Problem statement:
In the excerpt on British diplomacy below, what post does Sir Jeremy Greenstock take up next week?

Already hitched to the Amerrican wagon, British diplomacy now finds itself with almost nowhere to turn. It tried, for a short while in early summer, to assemble a consensus for reforming the United Nations. This carried little conviction; it looked too much as though, having failed to get its way in the UN as currently constituted, Britain wanted structural changes to ensure that the same thing could never happen again.

Reform of the United Nations must wait. In an overture towards Europe, Mr Blair announced that he would launch a campaign for the euro through the summer. This has now been quietly postponed until next year after becoming an early casualty of the Hutton inquiry into the death of Dr David Kelly. Britain also courted Iran, Syria and Palestinian leaders in the hope of differentiating itself from the United States and building new alliances in the region. The failure on each front has been all too evident.

Nowhere, however, is the ambiguity and embarrassment of Britain's position clearer than in Iraq itself. Sir Jeremy Greenstock, who as British ambassador to the UN failed to clinch the "second resolution", takes up his post next week as the British Government's special envoy in Baghdad. Like his short-term predecessors, he will be de facto deputy head of the occupation government, the Coalition Provisional Authority (CPA). But he will have no executive position and no title to that effect, and Britain prefers it that way.

Were he to be Paul Bremer's official deputy, he would have to take orders from the American administrator and be responsible to Washington as well as London. Britain is not so enamoured of the US-led CPA that it sees any advantage in being more closely associated with it than it has to be.

Four months after the war was pronounced over, the alliance with the United States has become a liability that is costing British lives, British taxpayers' money and British influence elsewhere in the world. What is worse, Mr Bush's desperate need for international help as the next election approaches, means that the French, Germans and other opponents of the war in Iraq can now demand a higher price from the Americans than we are able to.

Given entries:

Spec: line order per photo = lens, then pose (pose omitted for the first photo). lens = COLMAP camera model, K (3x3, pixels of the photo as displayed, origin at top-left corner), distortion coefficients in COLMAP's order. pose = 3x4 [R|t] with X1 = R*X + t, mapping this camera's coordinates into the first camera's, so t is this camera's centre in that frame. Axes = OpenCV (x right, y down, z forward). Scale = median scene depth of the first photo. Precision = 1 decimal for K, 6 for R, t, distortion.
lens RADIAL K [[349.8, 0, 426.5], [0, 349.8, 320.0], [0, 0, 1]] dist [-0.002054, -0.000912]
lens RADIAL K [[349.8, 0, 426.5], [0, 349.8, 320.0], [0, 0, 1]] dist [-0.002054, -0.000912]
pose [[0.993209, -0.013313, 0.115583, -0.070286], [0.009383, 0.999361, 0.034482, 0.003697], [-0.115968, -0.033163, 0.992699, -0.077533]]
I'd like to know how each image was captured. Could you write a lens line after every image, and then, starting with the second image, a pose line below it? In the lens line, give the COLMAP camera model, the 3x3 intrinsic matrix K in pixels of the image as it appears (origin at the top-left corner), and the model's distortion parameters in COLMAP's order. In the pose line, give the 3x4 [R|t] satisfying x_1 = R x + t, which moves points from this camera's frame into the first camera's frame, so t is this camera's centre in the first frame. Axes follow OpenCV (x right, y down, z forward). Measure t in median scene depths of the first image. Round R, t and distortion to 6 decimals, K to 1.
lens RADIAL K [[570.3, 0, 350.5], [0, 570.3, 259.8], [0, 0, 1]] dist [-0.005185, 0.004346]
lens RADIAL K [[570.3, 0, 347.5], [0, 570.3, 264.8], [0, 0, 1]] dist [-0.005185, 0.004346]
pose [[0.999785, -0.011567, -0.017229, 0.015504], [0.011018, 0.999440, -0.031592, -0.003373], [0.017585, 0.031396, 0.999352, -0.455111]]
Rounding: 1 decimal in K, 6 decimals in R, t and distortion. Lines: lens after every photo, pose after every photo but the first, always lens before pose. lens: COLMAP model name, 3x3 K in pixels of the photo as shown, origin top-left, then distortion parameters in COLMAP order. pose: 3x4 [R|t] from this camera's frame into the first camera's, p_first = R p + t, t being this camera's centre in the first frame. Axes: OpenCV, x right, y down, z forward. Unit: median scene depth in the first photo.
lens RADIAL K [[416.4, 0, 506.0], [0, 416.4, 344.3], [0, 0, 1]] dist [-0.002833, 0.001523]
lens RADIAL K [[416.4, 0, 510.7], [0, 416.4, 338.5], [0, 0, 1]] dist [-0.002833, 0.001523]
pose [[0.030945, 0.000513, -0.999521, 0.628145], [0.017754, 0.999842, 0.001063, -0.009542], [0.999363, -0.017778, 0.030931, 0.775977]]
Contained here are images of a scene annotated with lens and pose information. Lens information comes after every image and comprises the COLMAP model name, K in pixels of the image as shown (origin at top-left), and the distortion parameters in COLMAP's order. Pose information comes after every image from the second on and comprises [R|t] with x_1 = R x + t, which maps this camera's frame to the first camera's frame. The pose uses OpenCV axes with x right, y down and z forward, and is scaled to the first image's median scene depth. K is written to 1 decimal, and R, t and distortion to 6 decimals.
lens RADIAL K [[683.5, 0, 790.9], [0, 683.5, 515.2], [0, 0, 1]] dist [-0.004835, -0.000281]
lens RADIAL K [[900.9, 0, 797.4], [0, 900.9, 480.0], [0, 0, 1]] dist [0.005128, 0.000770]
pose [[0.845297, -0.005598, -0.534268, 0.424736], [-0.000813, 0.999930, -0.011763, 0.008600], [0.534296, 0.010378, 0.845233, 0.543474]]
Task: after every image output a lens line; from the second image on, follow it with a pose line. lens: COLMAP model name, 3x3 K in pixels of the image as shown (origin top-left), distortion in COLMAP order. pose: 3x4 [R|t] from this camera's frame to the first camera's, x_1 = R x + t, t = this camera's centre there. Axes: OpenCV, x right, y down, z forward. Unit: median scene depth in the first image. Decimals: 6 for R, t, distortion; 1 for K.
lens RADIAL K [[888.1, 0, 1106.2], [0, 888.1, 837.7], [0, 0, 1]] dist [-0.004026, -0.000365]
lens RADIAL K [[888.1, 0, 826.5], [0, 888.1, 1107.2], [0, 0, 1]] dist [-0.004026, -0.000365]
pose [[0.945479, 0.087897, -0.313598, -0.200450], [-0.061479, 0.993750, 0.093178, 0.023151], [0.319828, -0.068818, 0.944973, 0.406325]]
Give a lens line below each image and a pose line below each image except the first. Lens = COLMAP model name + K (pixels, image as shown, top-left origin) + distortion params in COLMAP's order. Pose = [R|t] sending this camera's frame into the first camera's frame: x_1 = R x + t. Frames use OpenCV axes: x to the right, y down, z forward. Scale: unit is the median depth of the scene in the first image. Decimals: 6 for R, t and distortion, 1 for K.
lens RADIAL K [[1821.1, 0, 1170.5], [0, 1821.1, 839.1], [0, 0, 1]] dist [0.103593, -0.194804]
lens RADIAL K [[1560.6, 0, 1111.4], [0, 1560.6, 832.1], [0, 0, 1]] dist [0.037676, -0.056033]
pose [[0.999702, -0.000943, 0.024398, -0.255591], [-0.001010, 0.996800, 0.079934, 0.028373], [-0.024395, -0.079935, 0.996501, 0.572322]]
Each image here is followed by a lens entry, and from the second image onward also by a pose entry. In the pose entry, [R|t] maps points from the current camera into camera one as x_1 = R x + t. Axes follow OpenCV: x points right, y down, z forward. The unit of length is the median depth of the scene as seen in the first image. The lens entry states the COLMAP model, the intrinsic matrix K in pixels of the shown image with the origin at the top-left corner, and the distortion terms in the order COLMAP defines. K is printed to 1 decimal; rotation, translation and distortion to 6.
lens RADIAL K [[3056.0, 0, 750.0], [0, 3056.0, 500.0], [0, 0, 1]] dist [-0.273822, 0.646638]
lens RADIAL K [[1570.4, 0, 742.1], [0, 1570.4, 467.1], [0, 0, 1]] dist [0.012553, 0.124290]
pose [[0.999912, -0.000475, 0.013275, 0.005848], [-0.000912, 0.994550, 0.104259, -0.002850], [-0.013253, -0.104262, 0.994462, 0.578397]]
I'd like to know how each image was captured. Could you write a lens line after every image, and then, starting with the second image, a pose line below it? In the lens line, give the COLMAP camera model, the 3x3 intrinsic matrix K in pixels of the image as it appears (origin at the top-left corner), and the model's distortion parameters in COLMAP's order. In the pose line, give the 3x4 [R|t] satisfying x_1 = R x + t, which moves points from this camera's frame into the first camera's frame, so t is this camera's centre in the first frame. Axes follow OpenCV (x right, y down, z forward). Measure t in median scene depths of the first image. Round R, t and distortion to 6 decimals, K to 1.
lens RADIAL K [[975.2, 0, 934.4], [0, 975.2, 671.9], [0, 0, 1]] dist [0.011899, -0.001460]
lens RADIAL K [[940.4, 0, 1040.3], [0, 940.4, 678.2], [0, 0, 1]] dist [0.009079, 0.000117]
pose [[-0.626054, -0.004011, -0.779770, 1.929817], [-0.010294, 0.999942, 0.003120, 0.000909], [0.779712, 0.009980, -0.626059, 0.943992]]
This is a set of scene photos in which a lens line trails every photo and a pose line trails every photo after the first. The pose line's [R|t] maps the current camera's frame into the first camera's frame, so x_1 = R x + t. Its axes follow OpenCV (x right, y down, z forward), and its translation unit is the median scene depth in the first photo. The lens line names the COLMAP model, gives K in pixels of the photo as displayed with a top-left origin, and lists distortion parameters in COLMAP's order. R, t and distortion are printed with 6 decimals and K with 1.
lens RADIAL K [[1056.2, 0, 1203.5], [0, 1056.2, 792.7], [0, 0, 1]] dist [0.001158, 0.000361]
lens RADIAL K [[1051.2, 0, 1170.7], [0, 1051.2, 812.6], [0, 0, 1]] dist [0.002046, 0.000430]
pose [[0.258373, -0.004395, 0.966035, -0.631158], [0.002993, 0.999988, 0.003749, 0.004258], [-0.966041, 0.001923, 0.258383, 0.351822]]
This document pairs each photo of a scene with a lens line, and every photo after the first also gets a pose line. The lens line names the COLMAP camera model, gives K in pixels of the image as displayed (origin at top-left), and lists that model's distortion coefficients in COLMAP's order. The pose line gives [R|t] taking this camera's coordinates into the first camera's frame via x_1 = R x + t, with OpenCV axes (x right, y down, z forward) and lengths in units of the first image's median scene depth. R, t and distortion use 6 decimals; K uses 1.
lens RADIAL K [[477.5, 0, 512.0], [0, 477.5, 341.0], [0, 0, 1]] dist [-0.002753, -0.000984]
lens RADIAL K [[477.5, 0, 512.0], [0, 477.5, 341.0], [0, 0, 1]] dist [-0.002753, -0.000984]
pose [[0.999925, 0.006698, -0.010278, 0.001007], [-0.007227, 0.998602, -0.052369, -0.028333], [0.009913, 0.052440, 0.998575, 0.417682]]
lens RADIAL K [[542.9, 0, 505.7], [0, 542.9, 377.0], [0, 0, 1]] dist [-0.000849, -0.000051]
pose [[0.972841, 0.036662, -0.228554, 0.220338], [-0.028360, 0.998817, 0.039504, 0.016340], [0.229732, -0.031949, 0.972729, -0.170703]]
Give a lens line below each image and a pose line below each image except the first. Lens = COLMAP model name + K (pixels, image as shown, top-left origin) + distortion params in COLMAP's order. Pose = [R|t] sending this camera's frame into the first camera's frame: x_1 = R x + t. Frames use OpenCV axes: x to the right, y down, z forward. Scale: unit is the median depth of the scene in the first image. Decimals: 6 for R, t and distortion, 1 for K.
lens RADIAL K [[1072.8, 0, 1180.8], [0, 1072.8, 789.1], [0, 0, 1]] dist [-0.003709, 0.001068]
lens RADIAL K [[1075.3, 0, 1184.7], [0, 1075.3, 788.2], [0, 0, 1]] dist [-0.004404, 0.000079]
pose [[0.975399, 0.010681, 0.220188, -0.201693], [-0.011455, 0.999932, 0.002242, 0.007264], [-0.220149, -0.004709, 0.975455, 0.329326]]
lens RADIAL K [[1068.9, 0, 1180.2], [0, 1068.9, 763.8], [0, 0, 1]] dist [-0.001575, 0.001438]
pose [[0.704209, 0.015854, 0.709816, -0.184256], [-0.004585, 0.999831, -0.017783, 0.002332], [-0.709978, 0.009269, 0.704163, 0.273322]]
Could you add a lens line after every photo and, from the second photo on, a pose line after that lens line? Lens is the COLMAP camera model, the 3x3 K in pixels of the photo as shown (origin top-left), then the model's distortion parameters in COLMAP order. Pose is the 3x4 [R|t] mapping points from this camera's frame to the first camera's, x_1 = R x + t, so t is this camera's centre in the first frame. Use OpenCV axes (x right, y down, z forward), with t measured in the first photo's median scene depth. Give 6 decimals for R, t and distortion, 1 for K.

Answer space:
He becomes the British Government's special envoy in Baghdad.